How to work on Selection Theorems
The most open-ended way to work on the Selection Theorems program is, of course, to come up with new Selection Theorems.
If you’re relatively-new to this sort of work and wondering how one comes up with useful new theorems, here are some possible starting points:
- Study examples of evolved agents to see what kind of type signatures they develop under what conditions. I recommend coming from as many different angles as possible - i.e. ML, economics, and biology - to build intuitions.
- Once you have some intuition or empirical fact from some specific examples or a particular field, try to expand it to more general agents and selection processes.
- Bio example: sessile (i.e. immobile) organisms don’t usually cephalize (i.e. develop brains). Can we turn this into a general theorem about agents?
- Pick a frame, and try to apply it. For example, I’ve been getting surprisingly a lot of mileage out of the comparative advantage frame lately; it turns out to give some neat variants of the Coherence Theorems.
- Start from agent type signatures - what type signature makes sense intuitively, based on how humans work? What selection processes would give rise to that type signature, and can you prove it?
- Start from selection processes. What type signatures seem intuitively likely to be selected? Can you prove it?
Also, take a look at What’s So Bad About Ad-Hoc Mathematical Definitions? to help build some useful aesthetic intuitions.
This is work which starts from one or more existing selection theorem(s), and improves on them somehow.
Some starting points with examples where I’ve personally found them useful before:
- Take an existing selection theorem, try to apply it to some real-world agency system or some system under selection pressure, see what goes wrong, and fix it. For instance, the subagents idea started from trying (and failing) to apply Coherence Theorems to financial markets.
- Take some existing theorem and strengthen it. For instance, the original logical inductors piece showed the existence of a logical inductor implemented as a market; I extended that to show that any logical inductor is behaviorally equivalent to a market.
- Take some existing theorem with a giant gaping hole and fix the hole.

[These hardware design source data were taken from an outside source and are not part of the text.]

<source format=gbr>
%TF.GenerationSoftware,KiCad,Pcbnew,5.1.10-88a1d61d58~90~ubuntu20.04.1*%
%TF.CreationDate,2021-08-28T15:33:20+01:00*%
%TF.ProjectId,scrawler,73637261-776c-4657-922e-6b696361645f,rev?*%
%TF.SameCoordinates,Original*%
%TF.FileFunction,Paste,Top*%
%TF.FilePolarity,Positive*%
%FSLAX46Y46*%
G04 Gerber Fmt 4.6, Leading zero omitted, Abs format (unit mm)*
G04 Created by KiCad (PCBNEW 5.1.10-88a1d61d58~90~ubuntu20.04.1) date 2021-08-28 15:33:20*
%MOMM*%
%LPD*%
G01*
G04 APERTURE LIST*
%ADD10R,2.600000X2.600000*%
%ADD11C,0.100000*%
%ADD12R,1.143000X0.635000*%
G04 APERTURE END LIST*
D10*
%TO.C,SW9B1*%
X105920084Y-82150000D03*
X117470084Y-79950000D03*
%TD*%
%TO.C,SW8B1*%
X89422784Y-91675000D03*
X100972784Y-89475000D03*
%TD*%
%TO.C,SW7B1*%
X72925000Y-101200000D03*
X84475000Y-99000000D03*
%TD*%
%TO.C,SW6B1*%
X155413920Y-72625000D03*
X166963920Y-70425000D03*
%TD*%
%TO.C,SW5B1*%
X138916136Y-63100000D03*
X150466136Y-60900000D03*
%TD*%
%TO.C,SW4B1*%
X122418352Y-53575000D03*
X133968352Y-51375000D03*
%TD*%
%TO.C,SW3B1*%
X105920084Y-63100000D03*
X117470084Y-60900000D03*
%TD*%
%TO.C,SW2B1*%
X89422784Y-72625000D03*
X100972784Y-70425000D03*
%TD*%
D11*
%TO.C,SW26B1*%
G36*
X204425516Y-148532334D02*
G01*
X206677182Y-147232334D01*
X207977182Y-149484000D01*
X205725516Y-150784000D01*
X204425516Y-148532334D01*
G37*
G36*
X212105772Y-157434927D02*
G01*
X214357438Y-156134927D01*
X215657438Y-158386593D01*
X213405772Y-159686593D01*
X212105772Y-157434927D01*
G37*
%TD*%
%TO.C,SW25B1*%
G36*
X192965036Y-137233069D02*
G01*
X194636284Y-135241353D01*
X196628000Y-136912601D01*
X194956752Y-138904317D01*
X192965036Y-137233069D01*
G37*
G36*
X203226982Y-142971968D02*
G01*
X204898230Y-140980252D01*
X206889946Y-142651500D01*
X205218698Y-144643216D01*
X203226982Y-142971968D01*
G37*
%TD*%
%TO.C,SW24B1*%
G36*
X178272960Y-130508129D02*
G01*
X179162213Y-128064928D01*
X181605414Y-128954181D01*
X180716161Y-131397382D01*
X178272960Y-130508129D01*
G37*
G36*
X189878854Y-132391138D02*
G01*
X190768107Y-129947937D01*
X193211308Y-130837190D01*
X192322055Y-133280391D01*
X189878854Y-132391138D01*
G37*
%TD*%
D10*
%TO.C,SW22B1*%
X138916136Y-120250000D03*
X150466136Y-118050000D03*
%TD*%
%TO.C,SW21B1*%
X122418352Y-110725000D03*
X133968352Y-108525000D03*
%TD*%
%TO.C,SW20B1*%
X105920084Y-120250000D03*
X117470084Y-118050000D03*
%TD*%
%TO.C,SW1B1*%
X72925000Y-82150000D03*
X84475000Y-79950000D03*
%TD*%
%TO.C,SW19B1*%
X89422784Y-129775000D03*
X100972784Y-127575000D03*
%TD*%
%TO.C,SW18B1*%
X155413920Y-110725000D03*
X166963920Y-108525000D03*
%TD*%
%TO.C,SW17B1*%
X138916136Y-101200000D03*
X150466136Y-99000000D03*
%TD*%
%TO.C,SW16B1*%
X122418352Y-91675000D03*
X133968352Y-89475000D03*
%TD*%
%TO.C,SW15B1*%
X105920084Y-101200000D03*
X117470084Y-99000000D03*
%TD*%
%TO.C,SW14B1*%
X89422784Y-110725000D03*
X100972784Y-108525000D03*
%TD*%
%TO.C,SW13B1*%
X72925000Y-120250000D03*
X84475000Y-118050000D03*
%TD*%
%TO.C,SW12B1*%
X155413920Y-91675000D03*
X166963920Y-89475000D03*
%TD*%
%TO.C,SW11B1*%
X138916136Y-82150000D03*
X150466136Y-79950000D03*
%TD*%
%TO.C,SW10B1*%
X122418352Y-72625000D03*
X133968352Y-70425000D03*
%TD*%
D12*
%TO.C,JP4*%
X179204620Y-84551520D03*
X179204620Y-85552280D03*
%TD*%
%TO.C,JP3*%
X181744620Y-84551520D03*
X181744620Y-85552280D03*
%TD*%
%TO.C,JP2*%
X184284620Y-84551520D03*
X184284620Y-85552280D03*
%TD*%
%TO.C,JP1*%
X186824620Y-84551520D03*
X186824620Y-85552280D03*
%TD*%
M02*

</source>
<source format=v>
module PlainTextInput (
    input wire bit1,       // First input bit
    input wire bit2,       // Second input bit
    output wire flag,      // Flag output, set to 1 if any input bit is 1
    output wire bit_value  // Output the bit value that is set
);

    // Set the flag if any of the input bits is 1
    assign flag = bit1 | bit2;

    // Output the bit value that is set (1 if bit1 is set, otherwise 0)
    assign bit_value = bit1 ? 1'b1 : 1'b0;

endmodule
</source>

Gooder Regulator was basically that.
A couple other approaches for which I don’t have a great example from my own work, but which I expect to be similarly fruitful:
- Take two existing selection theorems and unify them.
- Take a selection theorem mainly designed for a particular setting (e.g. financial/betting markets) and back out the exact requirements needed to apply it in more general settings.

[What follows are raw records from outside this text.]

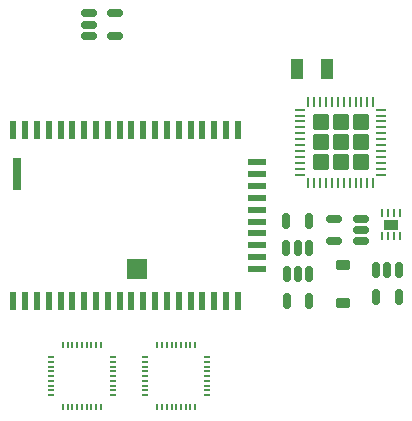
<source format=gbr>
%TF.GenerationSoftware,KiCad,Pcbnew,7.0.1*%
%TF.CreationDate,2023-04-30T22:37:30+01:00*%
%TF.ProjectId,left_main,6c656674-5f6d-4616-996e-2e6b69636164,rev?*%
%TF.SameCoordinates,Original*%
%TF.FileFunction,Paste,Bot*%
%TF.FilePolarity,Positive*%
%FSLAX46Y46*%
G04 Gerber Fmt 4.6, Leading zero omitted, Abs format (unit mm)*
G04 Created by KiCad (PCBNEW 7.0.1) date 2023-04-30 22:37:30*
%MOMM*%
%LPD*%
G01*
G04 APERTURE LIST*
G04 Aperture macros list*
%AMRoundRect*
0 Rectangle with rounded corners*
0 $1 Rounding radius*
0 $2 $3 $4 $5 $6 $7 $8 $9 X,Y pos of 4 corners*
0 Add a 4 corners polygon primitive as box body*
4,1,4,$2,$3,$4,$5,$6,$7,$8,$9,$2,$3,0*
0 Add four circle primitives for the rounded corners*
1,1,$1+$1,$2,$3*
1,1,$1+$1,$4,$5*
1,1,$1+$1,$6,$7*
1,1,$1+$1,$8,$9*
0 Add four rect primitives between the rounded corners*
20,1,$1+$1,$2,$3,$4,$5,0*
20,1,$1+$1,$4,$5,$6,$7,0*
20,1,$1+$1,$6,$7,$8,$9,0*
20,1,$1+$1,$8,$9,$2,$3,0*%
G04 Aperture macros list end*
%ADD10R,0.600000X1.500000*%
%ADD11R,1.500000X0.600000*%
%ADD12R,0.760000X2.790000*%
%ADD13R,1.780000X1.780000*%
%ADD14O,0.650000X0.200000*%
%ADD15O,0.200000X0.650000*%
%ADD16R,1.000000X1.800000*%
%ADD17RoundRect,0.250000X-0.435000X0.435000X-0.435000X-0.435000X0.435000X-0.435000X0.435000X0.435000X0*%
%ADD18RoundRect,0.062500X-0.062500X0.375000X-0.062500X-0.375000X0.062500X-0.375000X0.062500X0.375000X0*%
%ADD19RoundRect,0.062500X-0.375000X0.062500X-0.375000X-0.062500X0.375000X-0.062500X0.375000X0.062500X0*%
%ADD20RoundRect,0.225000X0.375000X-0.225000X0.375000X0.225000X-0.375000X0.225000X-0.375000X-0.225000X0*%
%ADD21RoundRect,0.150000X-0.150000X0.512500X-0.150000X-0.512500X0.150000X-0.512500X0.150000X0.512500X0*%
%ADD22RoundRect,0.150000X0.150000X-0.512500X0.150000X0.512500X-0.150000X0.512500X-0.150000X-0.512500X0*%
%ADD23RoundRect,0.150000X-0.512500X-0.150000X0.512500X-0.150000X0.512500X0.150000X-0.512500X0.150000X0*%
%ADD24R,0.254000X0.711200*%
%ADD25R,1.295400X0.889000*%
%ADD26RoundRect,0.150000X0.512500X0.150000X-0.512500X0.150000X-0.512500X-0.150000X0.512500X-0.150000X0*%
G04 APERTURE END LIST*
D10*
%TO.C,U1*%
X56130000Y-41760000D03*
X57130000Y-41760000D03*
X58130000Y-41760000D03*
X59130000Y-41760000D03*
X60130000Y-41760000D03*
X61130000Y-41760000D03*
X62130000Y-41760000D03*
X63130000Y-41760000D03*
X64130000Y-41760000D03*
X65130000Y-41760000D03*
X66130000Y-41760000D03*
X67130000Y-41760000D03*
X68130000Y-41760000D03*
X69130000Y-41760000D03*
X70130000Y-41760000D03*
X71130000Y-41760000D03*
X72130000Y-41760000D03*
X73130000Y-41760000D03*
X74130000Y-41760000D03*
X75130000Y-41760000D03*
D11*
X76780000Y-44510000D03*
X76780000Y-45510000D03*
X76780000Y-46510000D03*
X76780000Y-47510000D03*
X76780000Y-48510000D03*
X76780000Y-49510000D03*
X76780000Y-50510000D03*
X76780000Y-51510000D03*
X76780000Y-52510000D03*
X76780000Y-53510000D03*
D10*
X75130000Y-56260000D03*
X74130000Y-56260000D03*
X73130000Y-56260000D03*
X72130000Y-56260000D03*
X71130000Y-56260000D03*
X70130000Y-56260000D03*
X69130000Y-56260000D03*
X68130000Y-56260000D03*
X67130000Y-56260000D03*
X66130000Y-56260000D03*
X65130000Y-56260000D03*
X64130000Y-56260000D03*
X63130000Y-56260000D03*
X62130000Y-56260000D03*
X61130000Y-56260000D03*
X60130000Y-56260000D03*
X59130000Y-56260000D03*
X58130000Y-56260000D03*
X57130000Y-56260000D03*
D12*
X56450000Y-45470000D03*
D13*
X66560000Y-53530000D03*
D10*
X56130000Y-56260000D03*
%TD*%
D14*
%TO.C,IC1*%
X67296428Y-64200000D03*
X67296428Y-63800000D03*
X67296428Y-63400000D03*
X67296428Y-63000000D03*
X67296428Y-62600000D03*
X67296428Y-62200000D03*
X67296428Y-61800000D03*
X67296428Y-61400000D03*
X67296428Y-61000000D03*
D15*
X68321428Y-59975000D03*
X68721428Y-59975000D03*
X69121428Y-59975000D03*
X69521428Y-59975000D03*
X69921428Y-59975000D03*
X70321428Y-59975000D03*
X70721428Y-59975000D03*
X71121428Y-59975000D03*
X71521428Y-59975000D03*
D14*
X72546428Y-61000000D03*
X72546428Y-61400000D03*
X72546428Y-61800000D03*
X72546428Y-62200000D03*
X72546428Y-62600000D03*
X72546428Y-63000000D03*
X72546428Y-63400000D03*
X72546428Y-63800000D03*
X72546428Y-64200000D03*
D15*
X71521428Y-65225000D03*
X71121428Y-65225000D03*
X70721428Y-65225000D03*
X70321428Y-65225000D03*
X69921428Y-65225000D03*
X69521428Y-65225000D03*
X69121428Y-65225000D03*
X68721428Y-65225000D03*
X68321428Y-65225000D03*
%TD*%
D16*
%TO.C,Y1*%
X80176500Y-36566500D03*
X82676500Y-36566500D03*
%TD*%
D17*
%TO.C,U2*%
X85548000Y-41090500D03*
X83848000Y-41090500D03*
X82148000Y-41090500D03*
X85548000Y-42790500D03*
X83848000Y-42790500D03*
X82148000Y-42790500D03*
X85548000Y-44490500D03*
X83848000Y-44490500D03*
X82148000Y-44490500D03*
D18*
X81098000Y-39353000D03*
X81598000Y-39353000D03*
X82098000Y-39353000D03*
X82598000Y-39353000D03*
X83098000Y-39353000D03*
X83598000Y-39353000D03*
X84098000Y-39353000D03*
X84598000Y-39353000D03*
X85098000Y-39353000D03*
X85598000Y-39353000D03*
X86098000Y-39353000D03*
X86598000Y-39353000D03*
D19*
X87285500Y-40040500D03*
X87285500Y-40540500D03*
X87285500Y-41040500D03*
X87285500Y-41540500D03*
X87285500Y-42040500D03*
X87285500Y-42540500D03*
X87285500Y-43040500D03*
X87285500Y-43540500D03*
X87285500Y-44040500D03*
X87285500Y-44540500D03*
X87285500Y-45040500D03*
X87285500Y-45540500D03*
D18*
X86598000Y-46228000D03*
X86098000Y-46228000D03*
X85598000Y-46228000D03*
X85098000Y-46228000D03*
X84598000Y-46228000D03*
X84098000Y-46228000D03*
X83598000Y-46228000D03*
X83098000Y-46228000D03*
X82598000Y-46228000D03*
X82098000Y-46228000D03*
X81598000Y-46228000D03*
X81098000Y-46228000D03*
D19*
X80410500Y-45540500D03*
X80410500Y-45040500D03*
X80410500Y-44540500D03*
X80410500Y-44040500D03*
X80410500Y-43540500D03*
X80410500Y-43040500D03*
X80410500Y-42540500D03*
X80410500Y-42040500D03*
X80410500Y-41540500D03*
X80410500Y-41040500D03*
X80410500Y-40540500D03*
X80410500Y-40040500D03*
%TD*%
D20*
%TO.C,D2*%
X84000000Y-56450000D03*
X84000000Y-53150000D03*
%TD*%
D21*
%TO.C,U6*%
X79300000Y-53925000D03*
X80250000Y-53925000D03*
X81200000Y-53925000D03*
X81200000Y-56200000D03*
X79300000Y-56200000D03*
%TD*%
D22*
%TO.C,U7*%
X81150000Y-51737500D03*
X80200000Y-51737500D03*
X79250000Y-51737500D03*
X79250000Y-49462500D03*
X81150000Y-49462500D03*
%TD*%
D21*
%TO.C,U3*%
X86850000Y-53627500D03*
X87800000Y-53627500D03*
X88750000Y-53627500D03*
X88750000Y-55902500D03*
X86850000Y-55902500D03*
%TD*%
D23*
%TO.C,U8*%
X62495000Y-33782000D03*
X62495000Y-32832000D03*
X62495000Y-31882000D03*
X64770000Y-31882000D03*
X64770000Y-33782000D03*
%TD*%
D24*
%TO.C,U5*%
X88876002Y-50774600D03*
X88376001Y-50774600D03*
X87876001Y-50774600D03*
X87376000Y-50774600D03*
X87376000Y-48768000D03*
X87876001Y-48768000D03*
X88376001Y-48768000D03*
X88876002Y-48768000D03*
D25*
X88126001Y-49771300D03*
%TD*%
D14*
%TO.C,IC2*%
X64550000Y-61000000D03*
X64550000Y-61400000D03*
X64550000Y-61800000D03*
X64550000Y-62200000D03*
X64550000Y-62600000D03*
X64550000Y-63000000D03*
X64550000Y-63400000D03*
X64550000Y-63800000D03*
X64550000Y-64200000D03*
D15*
X63525000Y-65225000D03*
X63125000Y-65225000D03*
X62725000Y-65225000D03*
X62325000Y-65225000D03*
X61925000Y-65225000D03*
X61525000Y-65225000D03*
X61125000Y-65225000D03*
X60725000Y-65225000D03*
X60325000Y-65225000D03*
D14*
X59300000Y-64200000D03*
X59300000Y-63800000D03*
X59300000Y-63400000D03*
X59300000Y-63000000D03*
X59300000Y-62600000D03*
X59300000Y-62200000D03*
X59300000Y-61800000D03*
X59300000Y-61400000D03*
X59300000Y-61000000D03*
D15*
X60325000Y-59975000D03*
X60725000Y-59975000D03*
X61125000Y-59975000D03*
X61525000Y-59975000D03*
X61925000Y-59975000D03*
X62325000Y-59975000D03*
X62725000Y-59975000D03*
X63125000Y-59975000D03*
X63525000Y-59975000D03*
%TD*%
D26*
%TO.C,U4*%
X85537500Y-49300000D03*
X85537500Y-50250000D03*
X85537500Y-51200000D03*
X83262500Y-51200000D03*
X83262500Y-49300000D03*
%TD*%
M02*

</source>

- Empirical verification, i.e. check that an existing theorem works as expected on some real system. This is most useful when it fails, but success still helps us be sure our theorems aren’t missing anything, and the process of empirical testing forces us to better understand the theorems and their assumptions.
I currently have two follow-up posts planned:
- One post with some existing Selection Theorems, which is already written and should go up later this week. [Edit: post is up.]
- One post on agent type signatures for which I expect/want Selection Theorems - in other words, conjectures. This one is not yet written, and I expect it will go up early next week.
These are explicitly intended to help people come up with ways to contribute to the Selection Theorems program.